Riteniamo utile porre alla Vostra attenzione, anche se non con la consueta tempestività, una ordinanza della Suprema Corte risalente a più di un mese fa, ovvero quella del 24 gennaio 2018, n. 1711 della Sezione Tributaria (Pres. Cappabianca, Rel. Federici) che ci è stata segnalata nei giorni scorsi dai nostri lettori.
Lo facciamo perché essa contiene alcuni interessanti criteri di riferimento nella questione della obbligatorietà o meno della preventiva comunicazione dell’esito dei controlli automatizzati in relazione alla validità del successivo atto della riscossione.
Cercando di schematizzare al massimo il ragionamento possiamo dire che la Corte individua sostanzialmente queste due macro categorie di controlli eseguiti ai sensi dell’art. 36 bis, co. 3, cit. (e dell’art. 54 bis per l’iva):
- quella collegabile al riscontro di meri errori materiali, primo tra tutti l’aver dichiarato un importo di imposta, cui poi non corrisponda il conseguente versamento, oppure l’erroneo calcolo aritmetico tra reddito percepito, oneri deducibili e detrazioni ai fini della determinazione dell’imposta,
- quella riconducibile a controlli automatizzati che, richiedendo non un mero ricalcolo, ma preventive rettifiche dei medesimi dati.
La seconda categoria va a sua volta distinta in due sottocategorie:
2.a) quella che comporta incertezze su aspetti qualificabili come meno rilevanti della dichiarazione;
2.b) quella che riveli incertezze su aspetti rilevanti della dichiarazione.
Come prima conseguenza della sistematizzazione si può allora dire che l’ipotesi 1) non richiede comunicazione preventiva.
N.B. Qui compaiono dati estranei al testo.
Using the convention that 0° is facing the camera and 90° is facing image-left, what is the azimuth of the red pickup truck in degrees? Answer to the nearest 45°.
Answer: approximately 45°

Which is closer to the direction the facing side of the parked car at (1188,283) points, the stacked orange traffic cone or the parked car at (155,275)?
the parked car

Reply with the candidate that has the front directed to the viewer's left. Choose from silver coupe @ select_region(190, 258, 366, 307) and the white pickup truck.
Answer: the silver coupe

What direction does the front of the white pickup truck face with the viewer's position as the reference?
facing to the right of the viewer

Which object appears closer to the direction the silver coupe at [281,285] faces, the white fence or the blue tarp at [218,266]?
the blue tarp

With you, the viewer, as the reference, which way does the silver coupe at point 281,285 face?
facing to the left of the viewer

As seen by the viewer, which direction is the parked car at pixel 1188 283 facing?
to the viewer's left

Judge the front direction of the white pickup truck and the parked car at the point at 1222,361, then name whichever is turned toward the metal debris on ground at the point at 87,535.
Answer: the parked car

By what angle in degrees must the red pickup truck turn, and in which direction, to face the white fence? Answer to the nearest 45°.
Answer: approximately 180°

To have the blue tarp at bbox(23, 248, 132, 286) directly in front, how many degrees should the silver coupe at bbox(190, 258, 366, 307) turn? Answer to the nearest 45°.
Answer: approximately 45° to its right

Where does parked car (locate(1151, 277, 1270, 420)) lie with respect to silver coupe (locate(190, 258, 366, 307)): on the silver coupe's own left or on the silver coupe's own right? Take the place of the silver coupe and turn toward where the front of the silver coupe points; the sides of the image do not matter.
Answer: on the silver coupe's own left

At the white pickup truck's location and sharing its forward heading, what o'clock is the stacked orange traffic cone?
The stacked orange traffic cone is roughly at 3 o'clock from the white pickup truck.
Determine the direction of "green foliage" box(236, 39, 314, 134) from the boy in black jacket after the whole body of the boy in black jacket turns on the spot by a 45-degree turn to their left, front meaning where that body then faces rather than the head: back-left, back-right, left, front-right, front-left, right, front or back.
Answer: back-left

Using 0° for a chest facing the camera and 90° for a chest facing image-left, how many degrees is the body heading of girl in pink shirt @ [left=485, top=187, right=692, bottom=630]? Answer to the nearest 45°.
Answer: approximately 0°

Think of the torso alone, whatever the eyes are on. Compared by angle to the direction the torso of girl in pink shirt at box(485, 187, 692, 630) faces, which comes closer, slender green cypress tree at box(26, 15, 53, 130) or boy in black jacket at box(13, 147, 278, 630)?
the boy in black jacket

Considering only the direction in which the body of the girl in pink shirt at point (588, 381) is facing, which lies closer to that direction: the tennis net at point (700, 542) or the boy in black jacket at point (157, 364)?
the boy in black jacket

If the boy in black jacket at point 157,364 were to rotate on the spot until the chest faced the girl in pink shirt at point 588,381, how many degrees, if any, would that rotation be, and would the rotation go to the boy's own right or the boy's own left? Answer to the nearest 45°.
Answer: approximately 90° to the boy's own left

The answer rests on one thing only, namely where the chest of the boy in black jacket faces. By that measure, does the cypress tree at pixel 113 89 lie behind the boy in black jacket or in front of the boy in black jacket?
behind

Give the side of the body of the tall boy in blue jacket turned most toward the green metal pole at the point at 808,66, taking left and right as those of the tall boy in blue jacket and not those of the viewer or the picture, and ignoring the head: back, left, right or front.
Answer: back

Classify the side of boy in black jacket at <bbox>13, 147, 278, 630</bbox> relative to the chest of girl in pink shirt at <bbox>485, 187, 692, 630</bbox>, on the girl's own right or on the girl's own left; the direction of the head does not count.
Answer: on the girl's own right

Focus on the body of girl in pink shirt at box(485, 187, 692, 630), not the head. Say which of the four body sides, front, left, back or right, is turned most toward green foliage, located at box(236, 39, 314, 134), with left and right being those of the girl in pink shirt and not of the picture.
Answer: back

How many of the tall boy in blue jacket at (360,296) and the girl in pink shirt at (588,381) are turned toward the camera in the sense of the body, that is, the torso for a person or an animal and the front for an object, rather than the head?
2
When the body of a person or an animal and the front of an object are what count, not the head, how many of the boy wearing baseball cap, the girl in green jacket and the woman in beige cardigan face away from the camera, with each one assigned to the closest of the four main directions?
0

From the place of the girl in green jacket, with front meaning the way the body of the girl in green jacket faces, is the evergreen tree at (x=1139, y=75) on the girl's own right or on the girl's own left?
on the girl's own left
Mentre l’ipotesi 2) il linea di principio la impone.
Ma all’interno della situazione di cui al punto 2) si producono conseguenze diverse nelle due sottocategorie. Nel caso 2.a) la sua omissione può costituire una mera irregolarità, non incidente sulla validità della cartella di pagamento successivamente emessa. Mentre nel caso 2.b) l’effetto della mancata comunicazione preventiva sulla validità della procedura automatizzata di liquidazione dei tributi e sulla successiva cartella è quello di determinarne la nullità. Ciò è, secondo la Corte, in linea con il tenore letterale della norma, che nell’ultima parte del terzo comma prevede che “quando a seguito della comunicazione il contribuente o il sostituto d’imposta rilevi eventuali dati o elementi non considerati o valutati erroneamente nella liquidazione dei tributi lo stesso può fornire i chiarimenti necessari all’amministrazione finanziaria entro i trenta giorni successivi al ricevimento della comunicazione”. Il senso del periodo sarebbe infatti del tutto incomprensibile qualora la comunicazione non fosse ritenuta obbligatoria. Tale lettura, sempre secondo i Giudici di legittimità, si coniuga col principio affermato nello Statuto del contribuente all’art. 6, co 5 che obbliga al confronto preventivo con il contribuente per la liquidazione di tributi in base alla dichiarazione o per un rimborso d’imposta minore a quello richiesto, ove sussistano incertezze su aspetti rilevanti della dichiarazione stessa.